Dataset entries
================

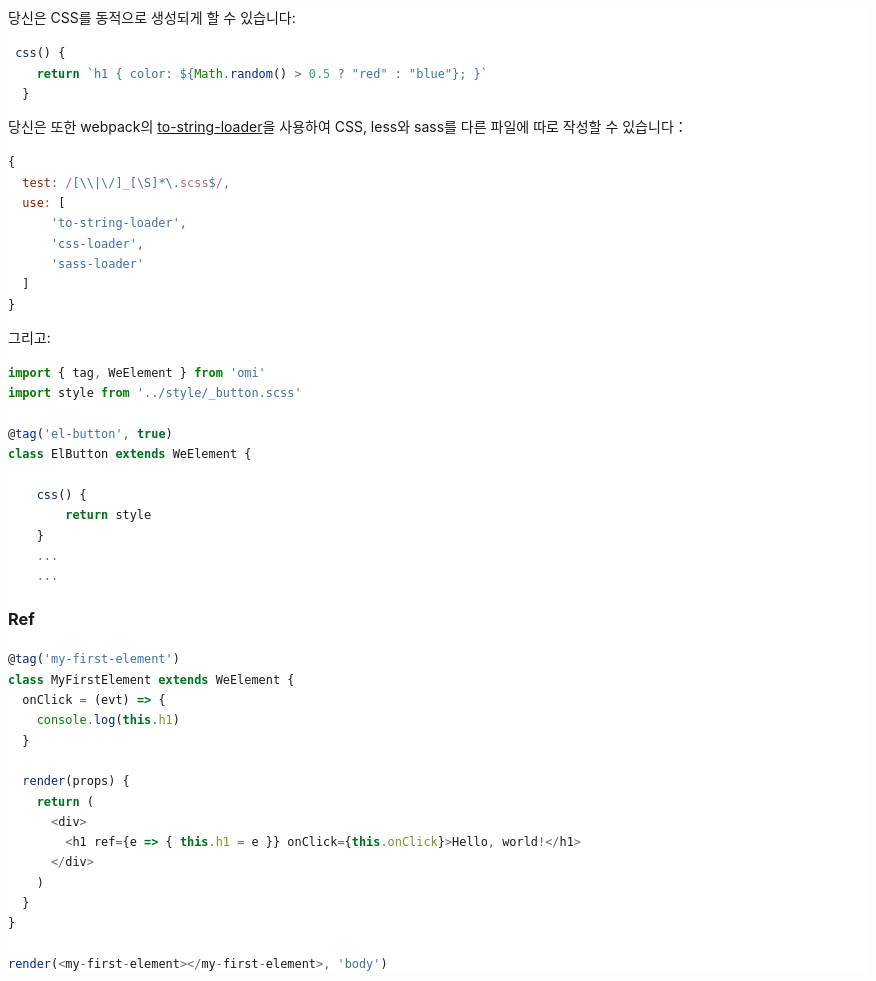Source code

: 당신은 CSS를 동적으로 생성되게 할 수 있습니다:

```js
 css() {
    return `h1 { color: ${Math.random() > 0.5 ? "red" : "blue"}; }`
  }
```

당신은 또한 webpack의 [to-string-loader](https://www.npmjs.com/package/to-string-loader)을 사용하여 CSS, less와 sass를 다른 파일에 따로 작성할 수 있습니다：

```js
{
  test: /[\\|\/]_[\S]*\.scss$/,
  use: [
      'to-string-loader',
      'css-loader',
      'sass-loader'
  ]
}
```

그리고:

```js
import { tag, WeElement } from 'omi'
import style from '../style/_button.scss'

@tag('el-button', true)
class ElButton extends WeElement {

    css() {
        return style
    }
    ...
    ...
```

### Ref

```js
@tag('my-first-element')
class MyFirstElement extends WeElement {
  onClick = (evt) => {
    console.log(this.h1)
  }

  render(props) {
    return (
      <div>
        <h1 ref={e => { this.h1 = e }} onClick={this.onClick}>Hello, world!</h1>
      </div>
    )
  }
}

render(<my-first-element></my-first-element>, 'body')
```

================

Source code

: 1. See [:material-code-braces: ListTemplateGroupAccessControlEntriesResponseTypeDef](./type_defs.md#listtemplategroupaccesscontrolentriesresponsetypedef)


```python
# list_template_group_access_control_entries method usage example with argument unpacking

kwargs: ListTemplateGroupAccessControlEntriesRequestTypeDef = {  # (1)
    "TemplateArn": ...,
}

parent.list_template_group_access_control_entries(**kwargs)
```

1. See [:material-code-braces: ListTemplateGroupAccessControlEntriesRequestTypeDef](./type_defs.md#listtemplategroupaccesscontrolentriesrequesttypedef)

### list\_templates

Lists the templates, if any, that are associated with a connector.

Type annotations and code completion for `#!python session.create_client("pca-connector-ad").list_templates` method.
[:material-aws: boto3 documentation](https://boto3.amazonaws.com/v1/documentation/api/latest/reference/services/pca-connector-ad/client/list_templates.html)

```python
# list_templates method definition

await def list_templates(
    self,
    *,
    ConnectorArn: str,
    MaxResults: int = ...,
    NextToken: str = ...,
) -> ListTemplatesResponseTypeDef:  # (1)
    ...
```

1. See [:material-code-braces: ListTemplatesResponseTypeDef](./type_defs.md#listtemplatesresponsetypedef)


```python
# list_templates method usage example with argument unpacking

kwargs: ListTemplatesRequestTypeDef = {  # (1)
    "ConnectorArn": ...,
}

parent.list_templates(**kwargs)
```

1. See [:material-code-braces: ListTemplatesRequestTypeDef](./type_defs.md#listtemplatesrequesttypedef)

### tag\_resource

================

▸ TASK DESCRIPTION
Within the records, on how many lines does the word "ListTemplatesRequestTypeDef" appear? Provide the number alone.

▸ YOUR RESPONSE
2